Fashion statements aside, the captivating West Virginia–bred and itinerant crooner sprang to musical life onstage, ready to twang and swing in her own very special way. Without a doubt, this magical concert, part of an especially rich and diversified UCSB’s Arts & Lectures season, was one of the high points of the musical year here.
Her voice, sometimes flecked with traces of Dolly Parton (both the slick and the backwoods-y Dolly), is clear and empowered by some deep old values, and her mostly acoustic approach and strong songwriting chops heed a vintage virtuousness. Those qualities won her a spot in the broader public ring after the release of 2019’s lauded and aptly named Long Time Coming.

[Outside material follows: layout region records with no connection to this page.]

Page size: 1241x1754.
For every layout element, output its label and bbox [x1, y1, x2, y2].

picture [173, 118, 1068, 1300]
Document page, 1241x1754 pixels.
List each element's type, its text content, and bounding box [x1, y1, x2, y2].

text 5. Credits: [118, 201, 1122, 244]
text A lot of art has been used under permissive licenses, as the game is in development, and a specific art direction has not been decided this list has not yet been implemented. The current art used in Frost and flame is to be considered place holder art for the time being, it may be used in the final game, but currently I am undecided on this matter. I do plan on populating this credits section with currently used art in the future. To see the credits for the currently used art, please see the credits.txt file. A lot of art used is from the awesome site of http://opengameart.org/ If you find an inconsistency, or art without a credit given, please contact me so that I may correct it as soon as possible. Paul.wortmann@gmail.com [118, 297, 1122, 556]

Coming just before the release of her potent new album Trail of Flowers (officially dropping on Friday, March 22), this was Ferrell’s Santa Barbara debut performance. And it was a winsome event on every level — including sartorially, with a mid-show costume change into a cheeky, poofy, white variation of a Cupid ensemble. But Ferrell’s left-of-Nashville ideas, extending from her neo-classic country and new bluegrass as heard in her now classics “Whispering Waltz” and “Bells of Every Chapel” (with Billy Strings guesting on the album Long Time Coming), extend into moments of Roma-ish swing tunes and quirky theatrical touches.

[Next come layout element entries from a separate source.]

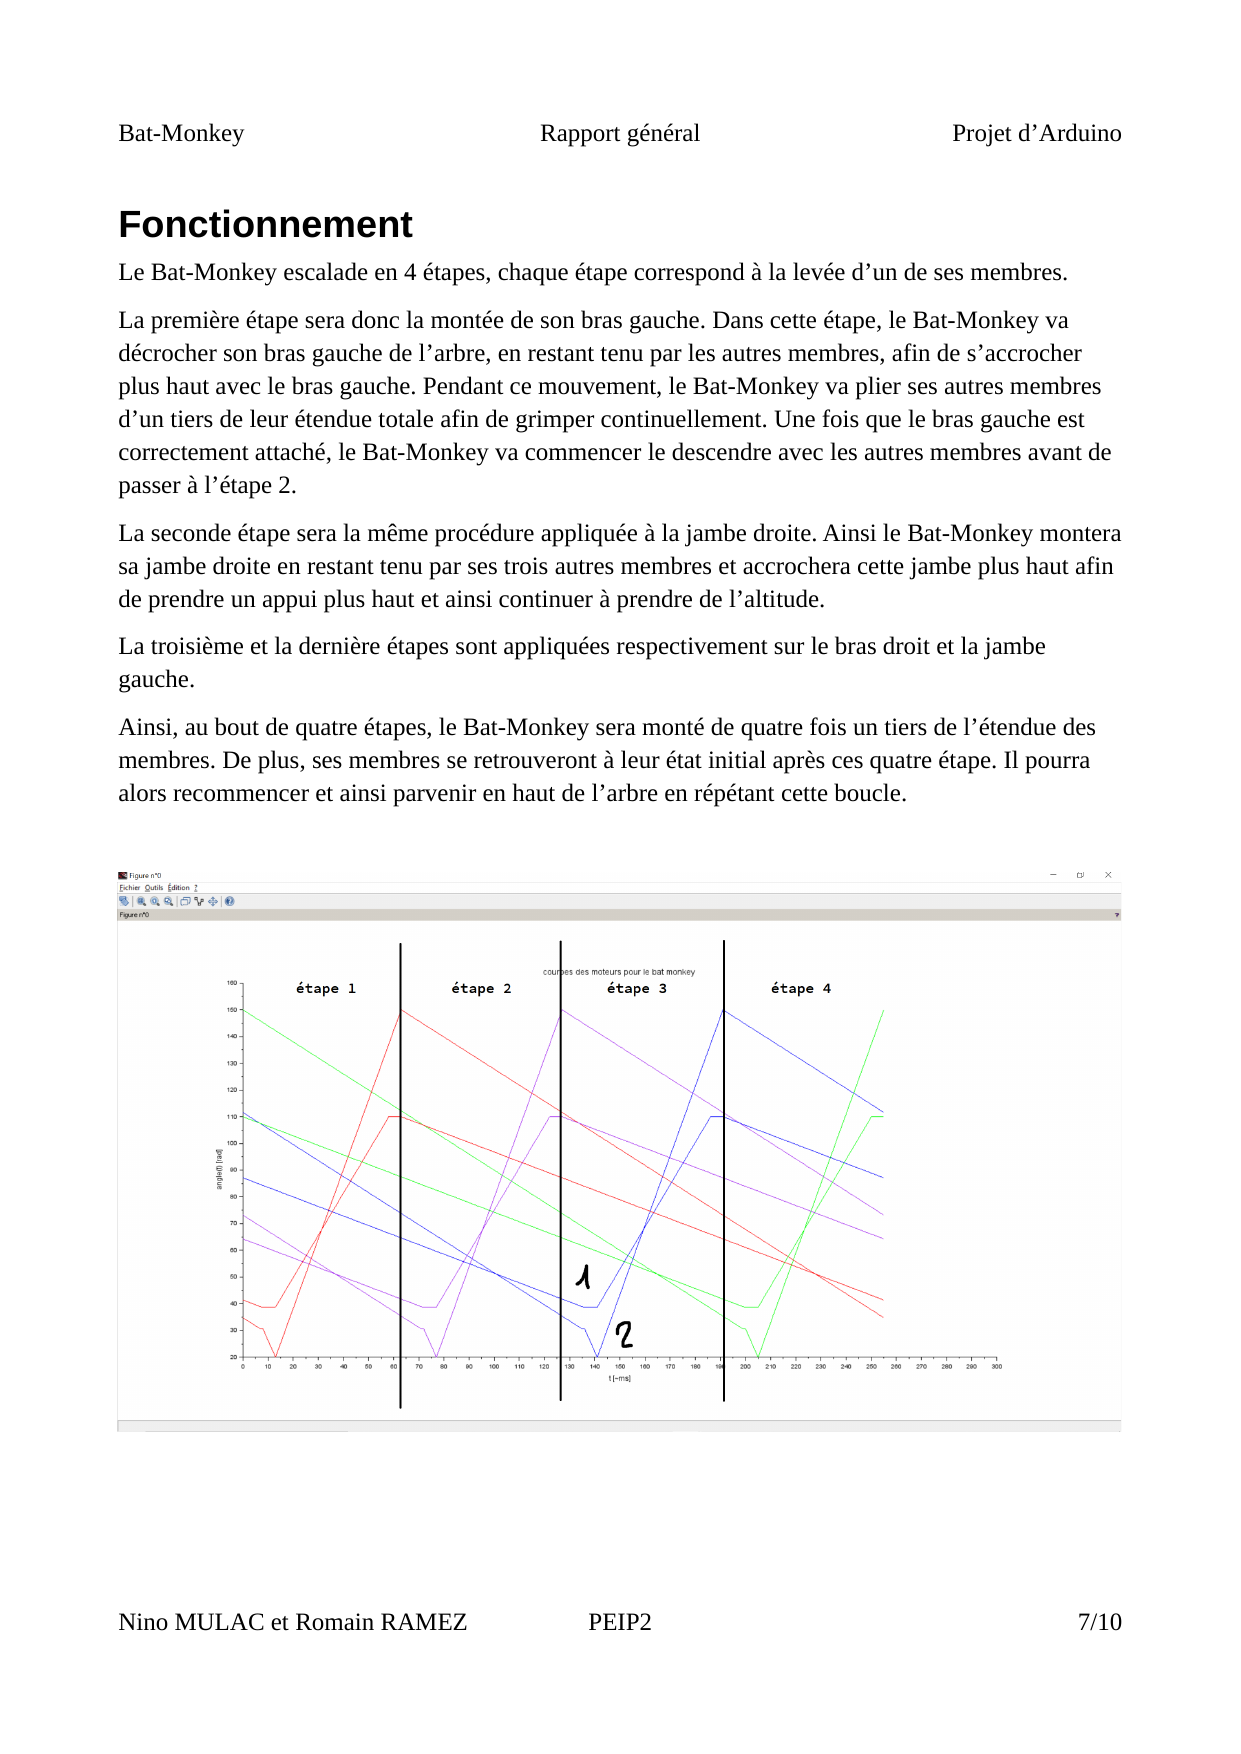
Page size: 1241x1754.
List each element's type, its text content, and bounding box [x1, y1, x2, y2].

subtitle Fonctionnement [118, 201, 1122, 245]
text La troisième et la dernière étapes sont appliquées respectivement sur le bras droit et la jambe gauche. [118, 631, 1122, 693]
text Le Bat-Monkey escalade en 4 étapes, chaque étape correspond à la levée d’un de ses membres. [118, 257, 1122, 286]
text Ainsi, au bout de quatre étapes, le Bat-Monkey sera monté de quatre fois un tiers de l’étendue des membres. De plus, ses membres se retrouveront à leur état initial après ces quatre étape. Il pourra alors recommencer et ainsi parvenir en haut de l’arbre en répétant cette boucle. [118, 712, 1122, 807]
picture [117, 872, 1122, 1432]
text La seconde étape sera la même procédure appliquée à la jambe droite. Ainsi le Bat-Monkey montera sa jambe droite en restant tenu par ses trois autres membres et accrochera cette jambe plus haut afin de prendre un appui plus haut et ainsi continuer à prendre de l’altitude. [118, 518, 1122, 613]
text La première étape sera donc la montée de son bras gauche. Dans cette étape, le Bat-Monkey va décrocher son bras gauche de l’arbre, en restant tenu par les autres membres, afin de s’accrocher plus haut avec le bras gauche. Pendant ce mouvement, le Bat-Monkey va plier ses autres membres d’un tiers de leur étendue totale afin de grimper continuellement. Une fois que le bras gauche est correctement attaché, le Bat-Monkey va commencer le descendre avec les autres membres avant de passer à l’étape 2. [118, 305, 1122, 499]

Her Bjork-esque shift into Cupid garb, for instance, came directly after she and the boys gathered around a single microphone for a cozy ‘30s-radio-style performance of “The Garden” and “I Could Drive You Crazy.” The stripping-down effect is also a quest for old school country music authenticity deployed by Alison Krauss and Union Station, another artist eager to find common ground between the old and new in country.
Songs from the new record were as instantly impressive as any of the old ones, especially in the form of “Dollar Bill Bar,” and “I Could Drive You Crazy.” True, that.
Before the final tune, “Jeremiah,” Ferrell had some rambling but true points to make, related to the business of sharing live musical experiences and being human. “In the end,” she advised, “we’re all just spiritual beings. We all just have to be good people.”
Capping things off in another slight genre left turn, she returned to deliver the compelling raspy brilliance of her encore rendition of Kris Kristofferson’s Janis Joplin–made hit “Me and Bobby McGhee.”
On Sunday night out Goleta way, we in the rapt house had a clear sense that Ferrell is on a rightful ascent into much higher public ranks, and that this relatively intimate encounter might yield to her next local appearance in the bigger digs of, say, the Arlington. We say yes to that notion: that venue’s kitschy architectural adornments would even suit her taste in fancy pants postmodern accouterments.
Whatever the venue, she’s welcome back to the 805 any old time.